An elegant solution to this problem lies in pharmacophore hybridisation: the fusion of two or more pharmacologically active groups into a single molecular entity — a polypharmacological inhibitor — capable of targeting multiple pathways simultaneously. This project applies that principle to two clinically validated but individually insufficient therapeutic axes in cancer: inhibition of the Bcl-2 family of anti-apoptotic proteins, and inhibition of histone deacetylase (HDAC) enzymes.

Bcl-2 family inhibition is exemplified by the FDA-approved drug Venetoclax, used in haematological malignancies. HDAC inhibitors (HDACi) are similarly established in the clinic. Crucially, emerging clinical evidence demonstrates significant synergistic anti-tumour activity when these two classes are combined, particularly in leukaemias, lymphomas, and multiple myeloma — creating a compelling scientific rationale for a single dual-targeting molecule.

Our Preliminary Work

The supervisory team has established a potent platform of HDAC inhibitors using a novel modular three-component cascade synthesis approach. These compounds selectively target HDAC1, avoiding the off-target toxicity associated with pan-HDAC inhibition, and have demonstrated anticancer activity in vivo. Structurally, they conform to the canonical zinc-binding group (ZBG) : linker : capping group (CAP) HDACi pharmacophore — and critically, the CAP region is amenable to modification, providing an ideal anchor point for integration of a Bcl-2 family pharmacophore to produce a dual-targeting molecule.

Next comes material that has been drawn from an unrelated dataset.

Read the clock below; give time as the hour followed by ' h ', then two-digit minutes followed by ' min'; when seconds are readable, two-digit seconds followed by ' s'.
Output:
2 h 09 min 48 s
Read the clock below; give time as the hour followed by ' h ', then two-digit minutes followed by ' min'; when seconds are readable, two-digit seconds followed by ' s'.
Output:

The current synthesis relies on a high-pressure allene gas 'one-pot' multicomponent reaction, which, whilst effective for compound discovery, presents safety challenges and limits scalability. The strategic next step — and the core of this PhD project — is translation of this chemistry to a continuous flow platform.

The PhD Project

This project will pioneer a continuous flow chemistry approach to the synthesis of dual HDAC:Bcl-2 family inhibitors, integrating medicinal chemistry, computational molecular modelling and cancer pharmacology.

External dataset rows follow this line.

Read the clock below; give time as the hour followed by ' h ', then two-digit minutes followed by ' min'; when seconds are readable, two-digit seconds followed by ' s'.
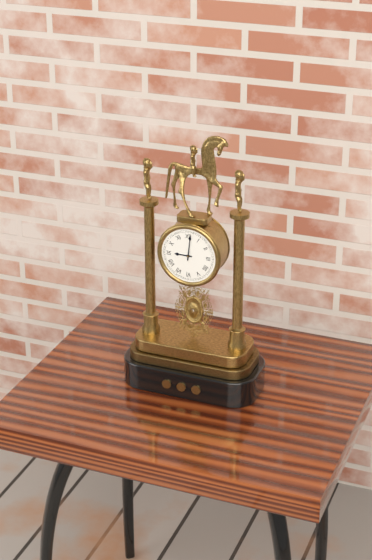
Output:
9 h 01 min
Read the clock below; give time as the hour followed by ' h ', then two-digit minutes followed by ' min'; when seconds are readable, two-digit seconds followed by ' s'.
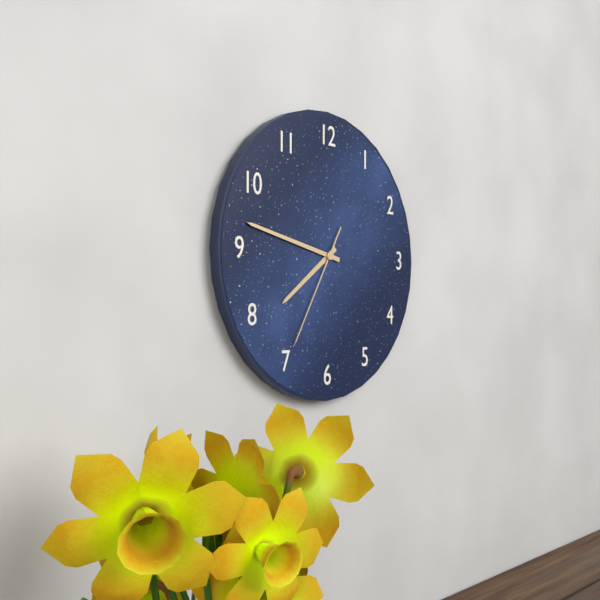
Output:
7 h 47 min 35 s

Training and Skills Development

The successful student will receive outstanding interdisciplinary training across:

• Continuous flow chemistry and green synthetic methods
• Medicinal and synthetic organic chemistry
• Computer-aided drug design and molecular modelling
• Cancer cell biology and pharmacological screening
• Biophysical techniques including TR-FRET and surface plasmon resonance (SPR)
• Drug development pipelines and translational research

The student will be embedded in a vibrant, collaborative research environment at Newcastle University, with direct access to partners at the University of Leeds (Prof Colin Fishwick) and industrial contacts through Newcastle University's Cancer Research Horizons alliance. Students will be supported to present at international conferences (e.g. AACR, EACR) and to develop publication records commensurate with a career in academic or industrial drug discovery.

Ideal Candidate Profile

We are seeking a highly motivated graduate with a strong undergraduate degree (2:1 or above, or equivalent) in Medicinal Chemistry, Chemistry, Chemical Biology, Biochemistry, or a closely related discipline. Experience or strong interest in synthetic chemistry and/or cancer biology is advantageous. Candidates should demonstrate scientific curiosity, laboratory aptitude, and the ability to work both independently and as part of a multidisciplinary team.